Quoted passage:
Out of date?  Instead can mention that this also resets the reply
status code to zero implicitly so by default it will return a success.

Other than that:

Reviewed-by: Peter Xu <peterx@redhat.com>

> + */
> +static void vtd_vcmd_set_ip(IntelIOMMUState *s)
> +{
> +    s->vcrsp = 1;
> +    vtd_set_quad_raw(s, DMAR_VCRSP_REG,
> +                     ((uint64_t) s->vcrsp));
> +}
> +
> +static void vtd_vcmd_clear_ip(IntelIOMMUState *s)
> +{
> +    s->vcrsp &= (~((uint64_t)(0x1)));
> +    vtd_set_quad_raw(s, DMAR_VCRSP_REG,
> +                     ((uint64_t) s->vcrsp));
> +}
> +
> +/* Handle write to Virtual Command Register */
> +static int vtd_handle_vcmd_write(IntelIOMMUState *s, uint64_t val)

[Items listed in a dataset]
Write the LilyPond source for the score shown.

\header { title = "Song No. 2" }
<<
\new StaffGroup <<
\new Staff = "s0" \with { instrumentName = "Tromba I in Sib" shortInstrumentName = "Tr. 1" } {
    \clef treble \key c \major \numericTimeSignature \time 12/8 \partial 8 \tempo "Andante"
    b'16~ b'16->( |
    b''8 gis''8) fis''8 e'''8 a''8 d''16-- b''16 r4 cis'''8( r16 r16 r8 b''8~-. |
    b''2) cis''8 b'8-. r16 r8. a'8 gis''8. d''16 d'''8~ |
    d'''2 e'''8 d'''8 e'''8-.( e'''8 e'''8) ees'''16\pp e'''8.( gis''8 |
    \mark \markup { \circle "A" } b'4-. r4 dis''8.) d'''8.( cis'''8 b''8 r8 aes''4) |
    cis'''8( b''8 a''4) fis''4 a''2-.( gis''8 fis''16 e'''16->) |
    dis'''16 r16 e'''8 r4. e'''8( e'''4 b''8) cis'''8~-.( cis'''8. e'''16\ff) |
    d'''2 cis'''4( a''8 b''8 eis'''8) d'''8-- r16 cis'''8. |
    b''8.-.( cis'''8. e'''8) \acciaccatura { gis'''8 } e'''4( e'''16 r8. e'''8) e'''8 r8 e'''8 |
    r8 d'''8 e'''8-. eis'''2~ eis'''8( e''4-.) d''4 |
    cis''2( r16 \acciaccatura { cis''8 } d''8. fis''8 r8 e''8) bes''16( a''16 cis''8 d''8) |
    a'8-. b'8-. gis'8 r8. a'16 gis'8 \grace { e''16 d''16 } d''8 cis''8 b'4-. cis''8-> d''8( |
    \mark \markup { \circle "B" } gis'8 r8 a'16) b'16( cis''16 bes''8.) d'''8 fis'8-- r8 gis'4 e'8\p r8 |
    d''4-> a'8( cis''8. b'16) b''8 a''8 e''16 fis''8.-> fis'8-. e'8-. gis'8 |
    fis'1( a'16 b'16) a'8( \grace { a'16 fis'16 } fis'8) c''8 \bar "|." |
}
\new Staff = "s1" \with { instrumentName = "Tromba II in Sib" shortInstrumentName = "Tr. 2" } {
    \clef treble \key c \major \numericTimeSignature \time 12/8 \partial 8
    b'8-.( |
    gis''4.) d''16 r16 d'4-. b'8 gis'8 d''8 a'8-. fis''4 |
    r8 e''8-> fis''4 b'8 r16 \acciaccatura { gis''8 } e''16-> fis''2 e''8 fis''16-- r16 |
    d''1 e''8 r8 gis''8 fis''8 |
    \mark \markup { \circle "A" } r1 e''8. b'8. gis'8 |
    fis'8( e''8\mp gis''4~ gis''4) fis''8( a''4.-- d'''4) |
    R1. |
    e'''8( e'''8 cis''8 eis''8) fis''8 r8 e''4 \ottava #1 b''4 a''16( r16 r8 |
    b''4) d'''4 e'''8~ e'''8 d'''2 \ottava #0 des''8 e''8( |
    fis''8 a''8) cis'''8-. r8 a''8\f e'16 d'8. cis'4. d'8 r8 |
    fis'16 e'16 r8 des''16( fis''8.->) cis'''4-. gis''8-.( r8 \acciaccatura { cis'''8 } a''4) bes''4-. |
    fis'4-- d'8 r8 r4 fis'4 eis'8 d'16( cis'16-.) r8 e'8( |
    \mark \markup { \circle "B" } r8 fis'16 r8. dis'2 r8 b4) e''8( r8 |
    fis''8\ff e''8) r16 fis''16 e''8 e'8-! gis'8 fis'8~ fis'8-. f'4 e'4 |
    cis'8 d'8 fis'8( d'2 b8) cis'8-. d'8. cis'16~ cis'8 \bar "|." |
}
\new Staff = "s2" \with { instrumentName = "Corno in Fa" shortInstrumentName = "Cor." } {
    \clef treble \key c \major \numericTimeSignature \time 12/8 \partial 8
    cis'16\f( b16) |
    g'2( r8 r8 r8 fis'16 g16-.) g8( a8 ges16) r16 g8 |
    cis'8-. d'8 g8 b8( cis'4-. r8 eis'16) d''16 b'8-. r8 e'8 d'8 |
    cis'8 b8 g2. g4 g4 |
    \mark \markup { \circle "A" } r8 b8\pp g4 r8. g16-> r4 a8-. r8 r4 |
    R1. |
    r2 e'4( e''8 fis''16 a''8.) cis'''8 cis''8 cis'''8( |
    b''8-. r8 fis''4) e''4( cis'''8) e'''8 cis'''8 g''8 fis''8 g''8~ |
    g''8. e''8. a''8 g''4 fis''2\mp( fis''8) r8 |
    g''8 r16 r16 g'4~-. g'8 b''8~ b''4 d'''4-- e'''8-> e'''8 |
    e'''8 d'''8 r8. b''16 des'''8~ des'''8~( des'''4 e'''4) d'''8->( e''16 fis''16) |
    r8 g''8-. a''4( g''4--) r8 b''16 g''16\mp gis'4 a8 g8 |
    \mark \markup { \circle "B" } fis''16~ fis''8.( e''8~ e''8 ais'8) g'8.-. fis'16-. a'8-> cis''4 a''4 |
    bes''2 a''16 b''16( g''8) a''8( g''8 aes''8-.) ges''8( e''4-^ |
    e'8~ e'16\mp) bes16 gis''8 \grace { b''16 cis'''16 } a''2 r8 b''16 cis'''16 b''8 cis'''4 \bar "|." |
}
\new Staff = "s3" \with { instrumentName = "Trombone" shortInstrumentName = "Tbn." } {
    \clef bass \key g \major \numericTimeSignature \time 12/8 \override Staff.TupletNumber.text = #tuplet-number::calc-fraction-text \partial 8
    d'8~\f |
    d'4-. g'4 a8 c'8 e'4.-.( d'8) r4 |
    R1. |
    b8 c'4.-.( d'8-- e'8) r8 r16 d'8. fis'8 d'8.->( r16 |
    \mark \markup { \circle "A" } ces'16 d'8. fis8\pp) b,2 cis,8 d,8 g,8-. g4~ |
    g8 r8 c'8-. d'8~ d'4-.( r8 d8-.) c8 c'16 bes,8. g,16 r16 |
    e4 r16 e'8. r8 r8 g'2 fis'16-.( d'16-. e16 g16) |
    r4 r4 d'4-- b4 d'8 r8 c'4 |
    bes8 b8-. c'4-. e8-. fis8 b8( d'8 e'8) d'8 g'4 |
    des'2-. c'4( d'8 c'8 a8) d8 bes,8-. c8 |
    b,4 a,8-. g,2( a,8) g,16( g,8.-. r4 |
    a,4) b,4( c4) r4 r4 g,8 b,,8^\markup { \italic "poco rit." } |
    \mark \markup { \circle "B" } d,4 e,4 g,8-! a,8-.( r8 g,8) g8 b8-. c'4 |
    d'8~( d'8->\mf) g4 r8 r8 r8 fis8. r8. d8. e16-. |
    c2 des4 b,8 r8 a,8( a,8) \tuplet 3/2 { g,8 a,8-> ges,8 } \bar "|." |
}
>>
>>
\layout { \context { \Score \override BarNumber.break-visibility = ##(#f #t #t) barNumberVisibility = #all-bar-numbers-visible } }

Challenge 1:
In the code review, what value does the function vtd_vcmd_set_ip assign to s->vcrsp?
Challenge 2:
Pull out every line of the records that contains the string "numericTimeSignature".

Task solution 1:
It assigns the value 1.

Task solution 2:
    \clef treble \key c \major \numericTimeSignature \time 12/8 \partial 8 \tempo "Andante"
    \clef treble \key c \major \numericTimeSignature \time 12/8 \partial 8
    \clef treble \key c \major \numericTimeSignature \time 12/8 \partial 8
    \clef bass \key g \major \numericTimeSignature \time 12/8 \override Staff.TupletNumber.text = #tuplet-number::calc-fraction-text \partial 8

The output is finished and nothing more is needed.